While we don’t know who Jack the Ripper was, we do have lots of evidence of what he did, so if someone could use that evidence to say he was a fishmonger, more power to him or her. But far out hypotheses usually work by leaving evidence out, and it is good for students to be caught doing this. That is why one of the first steps of a PhD is a thorough literature search. You don’t want to do research based only on what you remember or what struck you.
The OP is right: Any such critique is fanwank, but some fanwank is marked out by being more supported in the text and by logic. Saying it is “true” or “false” is missing the point, because it is all false, because it is fiction, and the sole reason anything happens in fiction is because the author demanded it so.
However, we politely ignore that, and analyze for depth, as a way to use that work as a lens to view our own psyches and, perhaps, in some rare cases, the outside world. The essential similarity between literary analysis and the psychological works of Freud and Jung is probably going to get some people really, really angry with me, but it cannot be denied.
That’s f’sure! I once wrote a story about cats and dogs…and an astute reader said that it was really about blacks and whites in American society. And the most wonderful part is that he’s not wrong. It wasn’t what I meant at all at all, but his is one entirely valid interpretation of the story!
Most authors will be familiar with the “mind of their own” effect, where their characters sometimes (often!) develop personality traits that the writer did not intend. The character seems to “come alive” in an eerie way. Many times, I’ve had my characters tell me, “No, I’m not going to do that.” Not literally…but it feels very much as if they are taking on a kind of personality of their own.

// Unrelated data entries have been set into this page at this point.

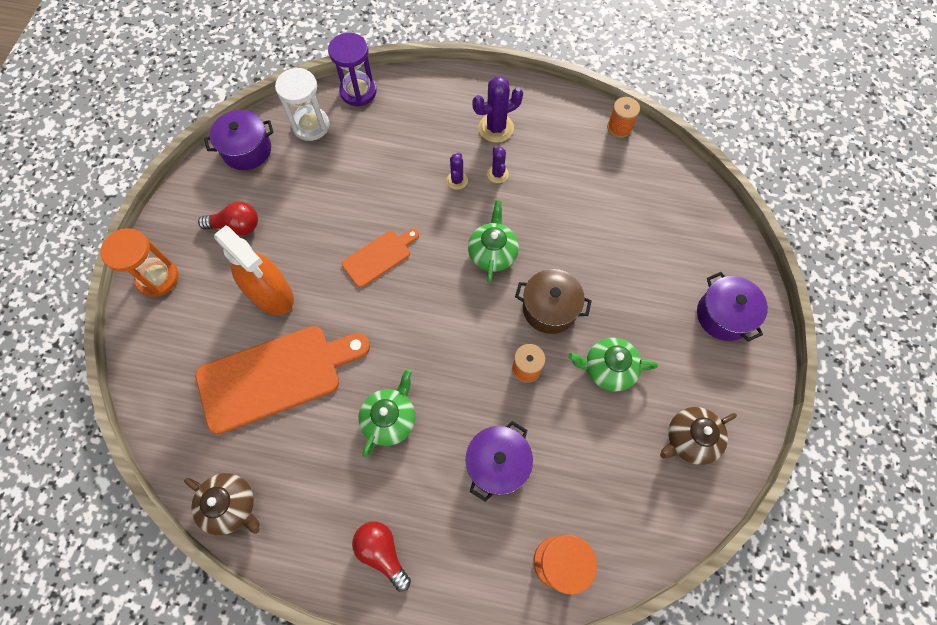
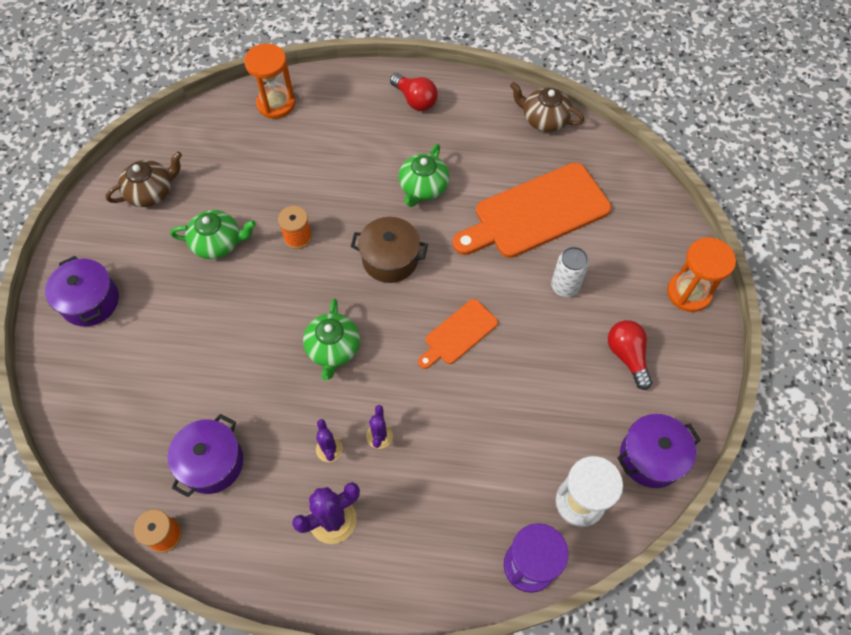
camera: 175 degrees right, 5 degrees down
red light bulb [198,201,258,236] -> red light bulb turned 75 degrees clockwise [608,320,652,390]
orange spray bottle [214,225,294,315] -> white can [551,247,589,297]
purple pot [466,421,533,502] -> purple pot moved to [168,414,243,497]
brown pot [515,269,592,334] -> brown pot moved to [351,217,428,283]

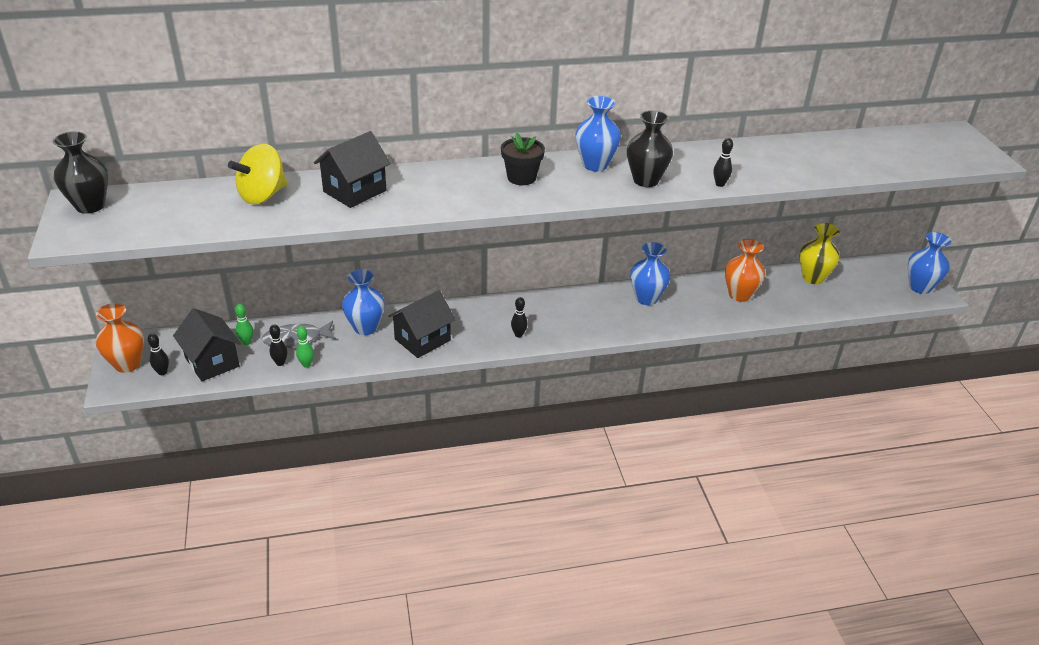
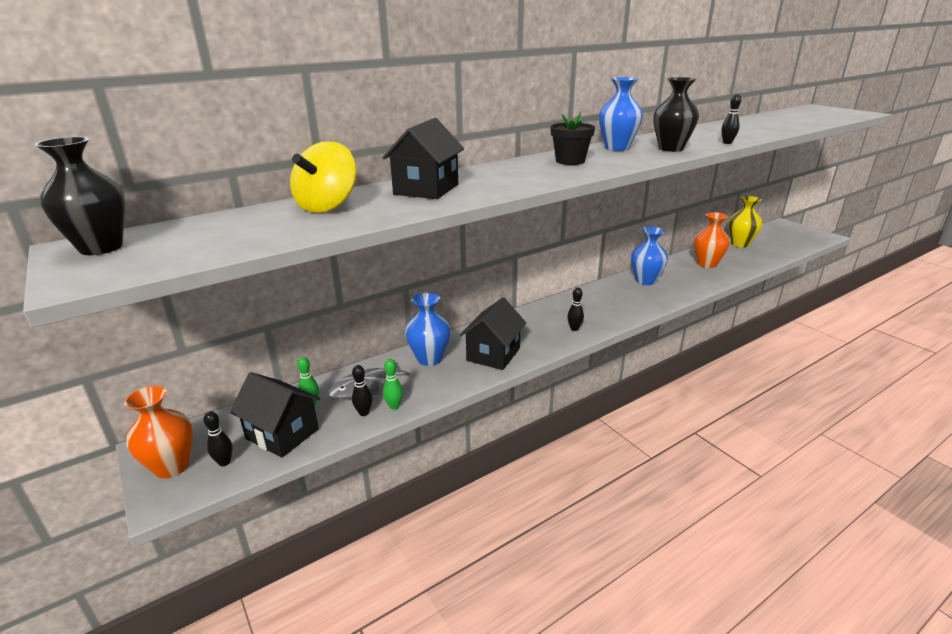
camera: 20 degrees left, 10 degrees down
blue vase [908,232,951,294] -> none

I’d say the ability “to infer, deduce and provide concise and well chosen arguments to argue a point” and “hold a weighty argument” are pretty important abilities to have, and that it is worthwhile for students to get some practice. It’s rather depressing that a teacher would think otherwise.
As for Jack the Ripper, people could and would “argue otherwise” about an off-beat theory as to his identity. People have been arguing about who Jack the Ripper really was for more than a century. That his true identity has never been proven (and likely never will be) is the reason why many people find this an interesting topic to debate.
They’re not real people, folks. The author can create a character, and take any article that fits out of the closet and dress him up with it. You never find out if the character in a book carries a set of jumper cables in his trunk. You never know if he is ever constipated and is troubled by having to strain at the stool. You never find out if he likes or hates cilantro. You don’t even know if he is left-handed.
A hypothesis I’ve seen used to explain it is that humans have “people simulators” in their heads, evolved to simulate and predict the behavior of other people. Authors re-purpose those simulators to predict the behavior of imaginary people, but as they have no conscious control over or awareness of them pretty much have to take the output they are given. If they try to write against what they are given by their simulator them they are abandoning their best tool for understanding human behavior, and so the quality of the characterization tends to drop markedly.
Basically you aren’t literally arguing with the character, but with a semi-independent subsystem of your own mind that is pretending to be the character.
But that seems to take this to a different place: instead of asking if it’s feasible or worthwhile to discuss the personality traits of fictional characters, you seem to be saying here that we’re in a Who-Can-Possibly-Say and We-Will-Never-Know situation when it comes to any real-life None-Of-Us-Were-There-To-Clarify scenario that ends with us throwing up our hands and saying, quote-unquote, “who knows?”
If that’s the logic powering the original post, then why was it limited to fiction? Won’t the exact same factors stymie psychological speculation just as much when discussing historical personages or literary characters?